375 Importance of cellular resistance to elevated temperature as a determinant of the magnitude of adverse effects of heat stress on farm animals

Abstract

Abstract Heat stress can compromise most productive functions of mammals and birds raised for agricultural purposes. Many of the deleterious effects of heat stress are a result of physiological adaptations to maintain constant body temperature. These adaptations include reduction in physical activity, reduced feed intake, nutrient repartitioning, redistribution of blood flow from the body core to the periphery, and increased evaporative heat loss. When heat stress becomes greater than can be compensated for physiologically, hyperthermia results and cellular function becomes at risk because of free radical damage, membrane instability, and changes in protein structure.
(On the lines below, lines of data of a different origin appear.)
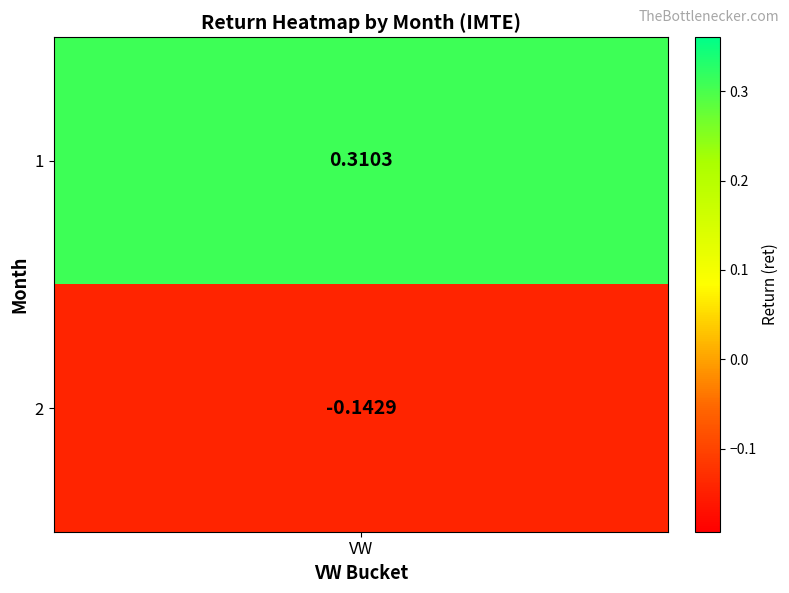

Rank the categories by value from lowest to highest.

2, 1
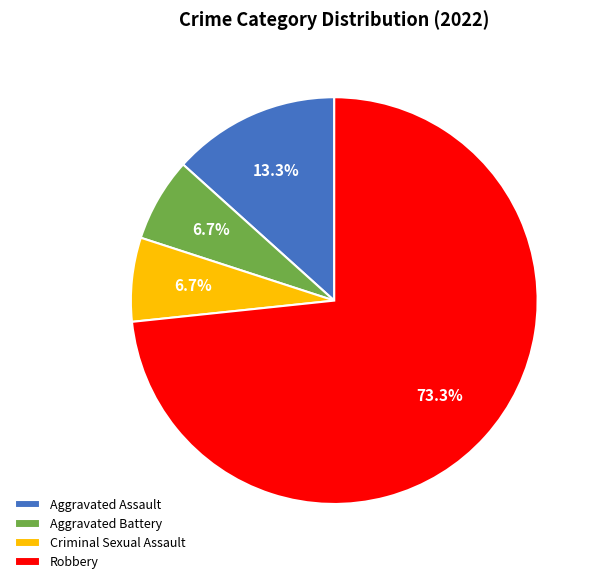

To the nearest percent, what portion does Robbery represent?

73%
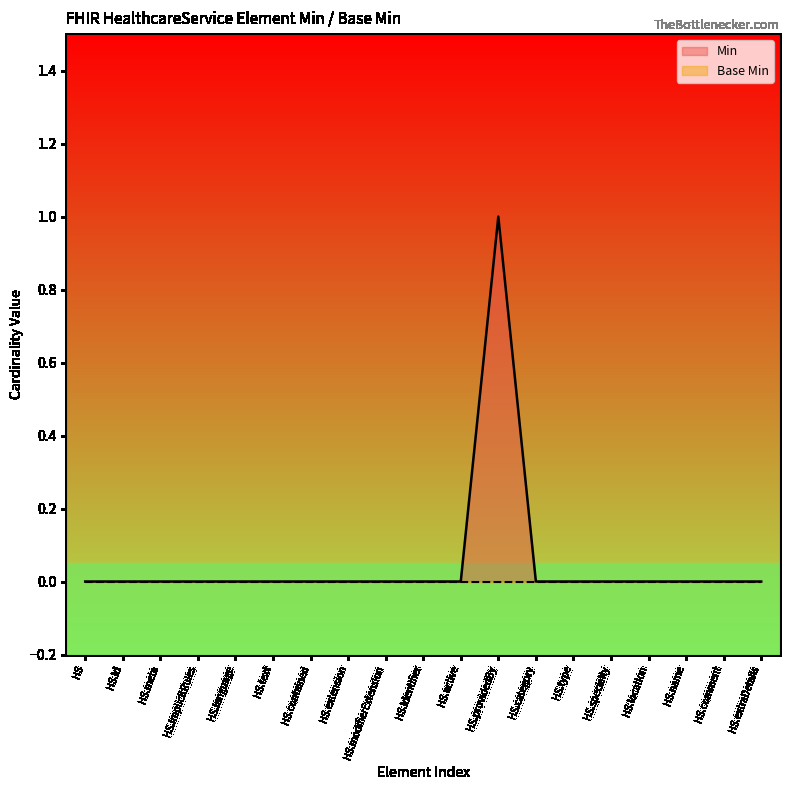

Which series has the largest range (max minus min)?

Min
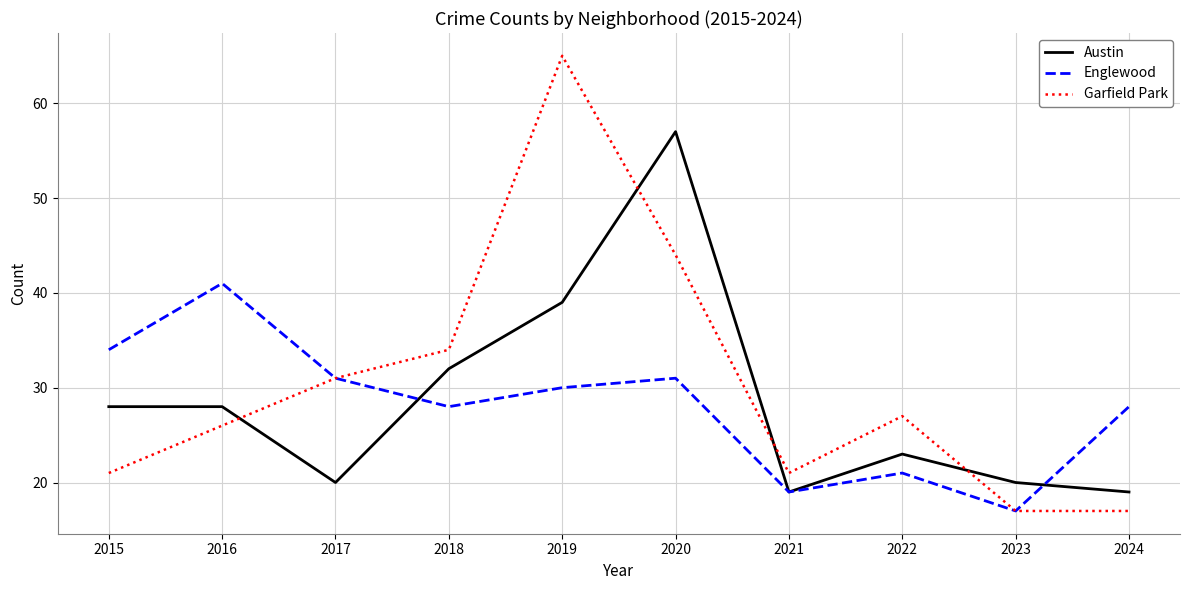

How many lines are shown in the chart?

3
It is well established that effects of heat stress on fertility involve disruption of function of the oocyte and early embryo by direct effects of elevated temperature. It is likely that other physiological systems are also compromised because of cellular damage. There are a variety of molecular systems to limit cellular damage caused by hyperthermia, including antioxidant systems, the endoplasmic reticulum stress response, and heat shock proteins. There has been limited success in mitigating effects of heat stress by manipulating antioxidant status. Cellular resistance to heat stress is subject to genetic variation, and it may be possible to select genetically for cellular resistance to hyperthermia.